◆ Assignment A ◆
Please write out the passage of the river diversion article starting with "Last week, the" and going on through "and Soviet-era officials.".
◆ Assignment B ◆
According to the river diversion article, from which rivers did Gryzlov propose exporting water to Central Asia?

═════ Study text ═════

Wednesday, November 25, 2009

Window on Eurasia: River Diversion Idea Highlights United Russia’s Proclivity to ‘Reincarnate Gigantist Projects’ of Soviet Times, Moscow Paper Says

Paul Goble

Vienna, November 25 – Two United Russia politicians have called for selling water from Russian rivers to the parched countries of Central Asia, an example of the unfortunate tendency of Moscow officials to pursue economic modernization by means of “the reincarnation of gigantist projects of the Soviet epoch.”
In a lead article today, the editors of “Vedomosti” suggest that these proposals, from Duma Speaker Boris Gryzlov and Moscow Mayor Yury Luzhkov may seem attractive as a means of “giving work to tens of thousands of people and filling up the government treasury” but are likely to prove only another means for giving more money to those close to the leadership.
Last week, the paper reports, Gryzlov proposed “exporting water” from the Ob and Irtysh to countries in Central Asia which are experiencing shortages, thus treating water like any other “key natural resource” like oil, gas or metals,” a project that he said could bring real profits to Russia after only “five to ten years” (www.vedomosti.ru/newspaper/article/2009/11/25/219771
And Moscow’s increasingly populist Luzhkov, the newspaper’s editors continued, even specified how that would be done. As he has done on occasion in the past, Luzhkov called for reversing the flow of Siberian rivers, an idea floated but ultimately rejected by both tsarist and Soviet-era officials.

═════ Records supplied ═════

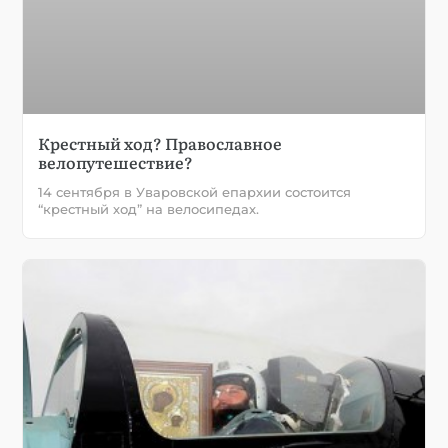
Крестный ход? Православное
велопутешествие?
14 сентября в Уваровской епархии состоится
“крестный ход” на велосипедах.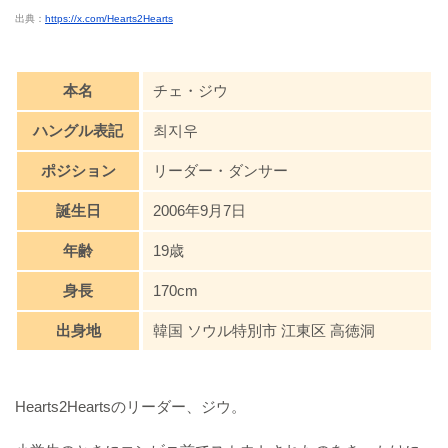
出典：
https://x.com/Hearts2Hearts
本名
チェ・ジウ
ハングル表記
최지우
ポジション
リーダー・ダンサー
誕生日
2006年9月7日
年齢
19歳
身長
170cm
出身地
韓国 ソウル特別市 江東区 高徳洞
Hearts2Heartsのリーダー、ジウ。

═════

◆ Solution A ◆
Last week, the paper reports, Gryzlov proposed “exporting water” from the Ob and Irtysh to countries in Central Asia which are experiencing shortages, thus treating water like any other “key natural resource” like oil, gas or metals,” a project that he said could bring real profits to Russia after only “five to ten years” (www.vedomosti.ru/newspaper/article/2009/11/25/219771
And Moscow’s increasingly populist Luzhkov, the newspaper’s editors continued, even specified how that would be done. As he has done on occasion in the past, Luzhkov called for reversing the flow of Siberian rivers, an idea floated but ultimately rejected by both tsarist and Soviet-era officials.

◆ Solution B ◆
The Ob and the Irtysh.